We set the boy next to the girl and Izumi climbs in and touches a health analyzer to his finger, taking a drop of blood and watching the screen, waiting for results.
“H-H-Hey…” the boy croaks, voice faint and scratchy.
“Hi, Sam,” Izumi says, smiling, placing her hand on his head. “You’re going to be okay.”
“James,” Oscar calls out, voice flat, but loud and urgent. “I’m experiencing…” He freezes, eyes glassing. “I’m experiencing a malfunction, sir.”
“Malfunction?”
“Sir, I don’t know what’s happening to me.”
“Explain.”
“My system says it’s installing a software update.”

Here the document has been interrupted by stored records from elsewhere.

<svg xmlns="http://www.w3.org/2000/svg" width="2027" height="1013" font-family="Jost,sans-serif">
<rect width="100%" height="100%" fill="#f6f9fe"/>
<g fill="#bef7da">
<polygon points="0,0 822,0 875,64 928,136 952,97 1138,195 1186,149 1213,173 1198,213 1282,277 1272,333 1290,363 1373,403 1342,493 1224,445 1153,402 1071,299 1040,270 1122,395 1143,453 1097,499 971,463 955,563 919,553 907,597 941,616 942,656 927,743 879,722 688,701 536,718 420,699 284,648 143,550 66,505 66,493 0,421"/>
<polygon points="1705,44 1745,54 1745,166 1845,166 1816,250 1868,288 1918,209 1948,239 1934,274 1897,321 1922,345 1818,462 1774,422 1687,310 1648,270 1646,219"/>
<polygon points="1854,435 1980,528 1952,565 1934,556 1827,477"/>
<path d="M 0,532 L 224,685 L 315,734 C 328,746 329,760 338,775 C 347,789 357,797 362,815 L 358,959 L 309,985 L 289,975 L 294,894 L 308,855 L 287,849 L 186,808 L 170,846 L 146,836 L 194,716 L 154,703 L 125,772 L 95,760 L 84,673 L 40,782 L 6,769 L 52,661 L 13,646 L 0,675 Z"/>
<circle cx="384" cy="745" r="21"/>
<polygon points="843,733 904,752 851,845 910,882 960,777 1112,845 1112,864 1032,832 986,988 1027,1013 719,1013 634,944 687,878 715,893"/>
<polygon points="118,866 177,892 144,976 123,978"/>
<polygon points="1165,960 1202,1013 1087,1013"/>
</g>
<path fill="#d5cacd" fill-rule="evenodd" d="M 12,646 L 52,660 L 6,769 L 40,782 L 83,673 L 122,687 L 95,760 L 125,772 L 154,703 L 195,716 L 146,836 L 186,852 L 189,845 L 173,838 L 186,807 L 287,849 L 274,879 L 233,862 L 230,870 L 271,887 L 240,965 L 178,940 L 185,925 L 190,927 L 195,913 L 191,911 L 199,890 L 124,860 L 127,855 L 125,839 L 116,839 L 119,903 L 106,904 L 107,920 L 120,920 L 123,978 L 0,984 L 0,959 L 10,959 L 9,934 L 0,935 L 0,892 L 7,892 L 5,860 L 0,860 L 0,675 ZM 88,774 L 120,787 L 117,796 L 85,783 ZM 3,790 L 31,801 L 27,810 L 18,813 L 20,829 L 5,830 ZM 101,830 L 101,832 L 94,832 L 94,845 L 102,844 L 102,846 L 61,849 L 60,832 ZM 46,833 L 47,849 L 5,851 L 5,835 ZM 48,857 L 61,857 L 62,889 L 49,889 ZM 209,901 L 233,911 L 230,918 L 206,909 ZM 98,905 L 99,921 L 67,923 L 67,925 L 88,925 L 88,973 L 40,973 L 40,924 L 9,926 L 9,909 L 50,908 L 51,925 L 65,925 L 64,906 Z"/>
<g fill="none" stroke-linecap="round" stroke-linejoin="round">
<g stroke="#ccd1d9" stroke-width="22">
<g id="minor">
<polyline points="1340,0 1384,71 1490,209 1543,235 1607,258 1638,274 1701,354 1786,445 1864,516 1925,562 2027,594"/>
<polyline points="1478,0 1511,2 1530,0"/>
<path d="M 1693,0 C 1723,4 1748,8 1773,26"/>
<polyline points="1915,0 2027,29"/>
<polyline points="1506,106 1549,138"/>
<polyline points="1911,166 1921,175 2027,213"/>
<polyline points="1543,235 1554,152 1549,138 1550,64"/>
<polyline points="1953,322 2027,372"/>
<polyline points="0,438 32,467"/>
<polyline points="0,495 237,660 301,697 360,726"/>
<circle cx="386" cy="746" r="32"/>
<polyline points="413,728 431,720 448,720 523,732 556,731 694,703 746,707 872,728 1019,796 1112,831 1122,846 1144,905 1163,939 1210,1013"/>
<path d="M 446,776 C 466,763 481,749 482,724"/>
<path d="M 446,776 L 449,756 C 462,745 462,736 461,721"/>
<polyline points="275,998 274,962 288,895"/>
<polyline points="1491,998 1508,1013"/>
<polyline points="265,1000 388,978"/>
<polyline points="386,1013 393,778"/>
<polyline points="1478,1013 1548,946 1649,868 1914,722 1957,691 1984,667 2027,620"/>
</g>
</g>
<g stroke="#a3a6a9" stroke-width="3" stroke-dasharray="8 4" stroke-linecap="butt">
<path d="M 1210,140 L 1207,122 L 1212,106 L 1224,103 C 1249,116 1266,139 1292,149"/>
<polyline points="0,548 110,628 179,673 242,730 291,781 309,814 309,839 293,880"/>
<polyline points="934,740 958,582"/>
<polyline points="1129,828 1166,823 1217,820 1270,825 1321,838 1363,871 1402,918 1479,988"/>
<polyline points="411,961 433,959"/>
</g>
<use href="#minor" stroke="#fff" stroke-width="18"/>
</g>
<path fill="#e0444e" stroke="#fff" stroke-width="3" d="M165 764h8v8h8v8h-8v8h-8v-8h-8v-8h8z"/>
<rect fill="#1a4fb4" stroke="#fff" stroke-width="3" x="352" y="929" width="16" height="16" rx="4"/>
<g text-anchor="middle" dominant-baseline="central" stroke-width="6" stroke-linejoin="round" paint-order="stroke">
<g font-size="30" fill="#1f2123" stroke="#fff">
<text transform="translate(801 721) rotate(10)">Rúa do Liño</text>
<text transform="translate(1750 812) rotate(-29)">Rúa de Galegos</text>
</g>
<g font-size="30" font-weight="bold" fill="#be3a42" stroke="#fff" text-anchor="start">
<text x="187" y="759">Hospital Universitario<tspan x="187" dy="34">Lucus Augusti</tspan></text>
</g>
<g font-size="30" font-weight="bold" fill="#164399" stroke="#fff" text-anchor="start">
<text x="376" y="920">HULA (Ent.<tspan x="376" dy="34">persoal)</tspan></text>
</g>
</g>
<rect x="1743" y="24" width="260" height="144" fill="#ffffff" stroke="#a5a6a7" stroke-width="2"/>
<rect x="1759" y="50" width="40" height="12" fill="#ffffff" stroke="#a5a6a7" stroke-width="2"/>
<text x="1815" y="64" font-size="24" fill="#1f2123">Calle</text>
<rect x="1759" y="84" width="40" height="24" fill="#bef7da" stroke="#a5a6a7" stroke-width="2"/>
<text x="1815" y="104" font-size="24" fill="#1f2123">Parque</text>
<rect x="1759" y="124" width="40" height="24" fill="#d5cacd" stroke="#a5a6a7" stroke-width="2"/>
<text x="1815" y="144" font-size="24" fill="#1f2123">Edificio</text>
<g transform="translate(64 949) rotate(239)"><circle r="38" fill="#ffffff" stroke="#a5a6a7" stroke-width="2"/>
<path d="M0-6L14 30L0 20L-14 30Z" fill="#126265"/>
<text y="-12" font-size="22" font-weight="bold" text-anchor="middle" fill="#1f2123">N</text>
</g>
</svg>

How is that possible? Just before I realize the answer, his eyes close.
He’s being hacked.
“Oscar! Scrub working memory and shut down all systems.”
His eyes open.
He smiles. It’s a smile that is authentically human, one that doesn’t convey joy, but smug satisfaction. It’s an expression too advanced for Oscar to manifest. And it’s an expression he would never make.
His voice is different when he speaks, the tone is arrogant and slow and bordering on condescending. I’ve heard it once before.
“Hello again, James.”
Chapter 20
Emma
I’m walking towards the double doors to exit the kitchen when Fowler calls to me, “Emma, could you stay for a moment?”
I wait while the rest of the team exit, the only sound the swinging double doors rocking back and forth. When everyone’s gone, Fowler says, “For the record, I agree with the plan you put forward. Extreme rationing is the right move now.”
I sense a ‘but’ coming.
“However, I hope you’ll be sensible about it. When it comes to yourself.”